• **What this task involves**
Reproduce the material below with every "Сезон" swapped for "Season" and nothing else altered. Omit the pictures.

• **Supplied material**
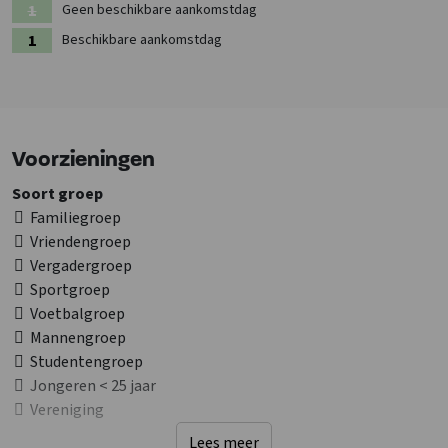
Geen beschikbare aankomstdag
Beschikbare aankomstdag
Voorzieningen
Soort groep
Familiegroep
Vriendengroep
Vergadergroep
Sportgroep
Voetbalgroep
Mannengroep
Studentengroep
Jongeren < 25 jaar
Vereniging
Lees meer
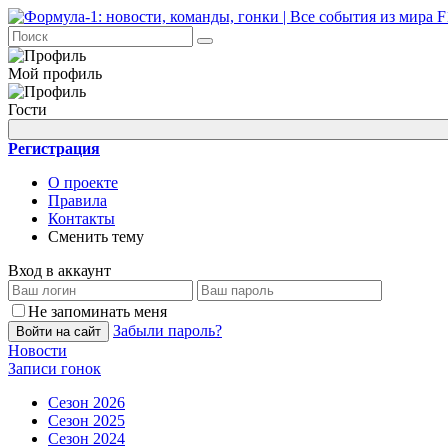
Мой профиль
Гости
Регистрация
О проекте
Правила
Контакты
Сменить тему
Вход в аккаунт
Не запоминать меня
Забыли пароль?
Войти на сайт
Новости
Записи гонок
Сезон 2026
Сезон 2025
Сезон 2024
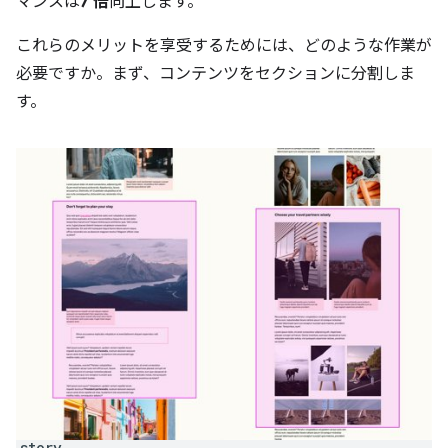
マンスは
7 倍
向上します。
これらのメリットを享受するためには、どのような作業が
必要ですか。まず、コンテンツをセクションに分割しま
す。
story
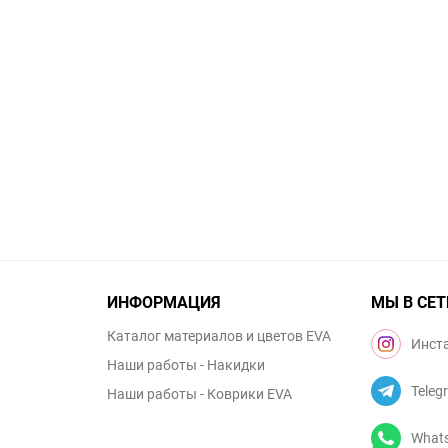
ИНФОРМАЦИЯ
МЫ В СЕТ
Каталог материалов и цветов EVA
Инст
Наши работы - Накидки
Teleg
Наши работы - Коврики EVA
What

• **Answer for this exercise**
Geen beschikbare aankomstdag
Beschikbare aankomstdag
Voorzieningen
Soort groep
Familiegroep
Vriendengroep
Vergadergroep
Sportgroep
Voetbalgroep
Mannengroep
Studentengroep
Jongeren < 25 jaar
Vereniging
Lees meer
Мой профиль
Гости
Регистрация
О проекте
Правила
Контакты
Сменить тему
Вход в аккаунт
Не запоминать меня
Забыли пароль?
Войти на сайт
Новости
Записи гонок
Season 2026
Season 2025
Season 2024
マンスは
7 倍
向上します。
これらのメリットを享受するためには、どのような作業が
必要ですか。まず、コンテンツをセクションに分割しま
す。
story
ИНФОРМАЦИЯ
МЫ В СЕТ
Каталог материалов и цветов EVA
Инст
Наши работы - Накидки
Teleg
Наши работы - Коврики EVA
What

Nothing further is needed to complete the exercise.